O primeiro-ministro de Israel, Benjamin Netanyahu, defendeu a criação de zonas de segurança fora das fronteiras israelenses para evitar novos ataques terroristas semelhantes à liderança pelo Hamas em 7 de outubro de 2023. A declaração foi feita em entrevista a uma emissora local.
Netanyahu afirmou que o massacre de 7 de outubro mudou sua visão sobre a doutrina de segurança de Israel. De acordo com o primeiro-ministro, o país precisa manter áreas de contenção dentro de territórios inimigos, e não dentro do próprio território israelense.
“O mais importante, na minha visão, é antes de tudo ter zonas de segurança dentro do território inimigo, não dentro do nosso território”, disse Netanyahu na entrevista. Ele afirmou que não quer que as comunidades do norte de Israel vivam como uma região de fronteira exponham permanentemente ameaças.
A fala ocorre em meio à guerra contra o Hezbollah e ao debate sobre a presença militar israelense no sul do Líbano. Netanyahu visitou nesta terça-feira (30) uma área do território libanês ocupada pelas Forças de Defesa de Israel (FDI) e afirmou que o Exército israelense não deixará a região enquanto o Hezbollah continuar representando ameaça.

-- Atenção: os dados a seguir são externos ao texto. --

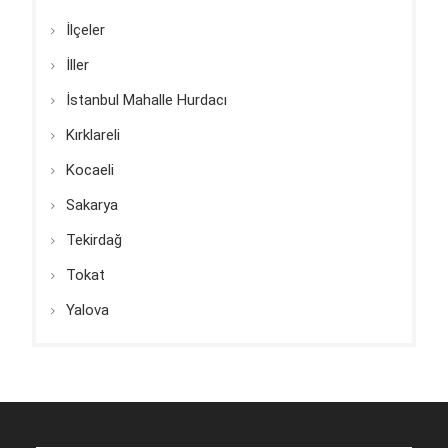
İlçeler
İller
İstanbul Mahalle Hurdacı
Kırklareli
Kocaeli
Sakarya
Tekirdağ
Tokat
Yalova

“Nós não sairemos do sul do Líbano até que uma ameaça seja removida”, disse Netanyahu aos soldados israelenses.
O Exército de Israel criou uma zona de segurança de cerca de 10 milhas dentro do território libanês, ao longo da fronteira entre os dois países. Autoridades israelenses dizem que é necessária uma medida para proteger as comunidades do norte contra ataques do Hezbollah.
A visita de Netanyahu ocorreu dias depois de Israel, Líbano e Estados Unidos negociarem um acordo mediado por Washington para encerrar os confrontos na região. O acordo prevê que Israel entregue duas áreas ao Exército Libanês em uma fase piloto, enquanto o governo de Beirute avança no processo de desarmamento do Hezbollah ao sul do país.
Na entrevista, Netanyahu também falou sobre a guerra em Gaza contra o Hamas. Segundo ele, Israel alcançou dois dos três objetivos que tinha: o retorno dos reféns e a eliminação do Hamas como ameaça militar. O primeiro-ministro afirmou, porém, que ainda falta encerrar o controle civil do grupo terrorista sobre Gaza.
Netanyahu também foi questionado sobre o retorno dos ataques contra o Irã. Ele respondeu que, “se necessário”, Israel vai voltar a atacar o regime islâmico e repetiu que, enquanto pelo primeiro-ministro, o regime iraniano não terá armas nucleares.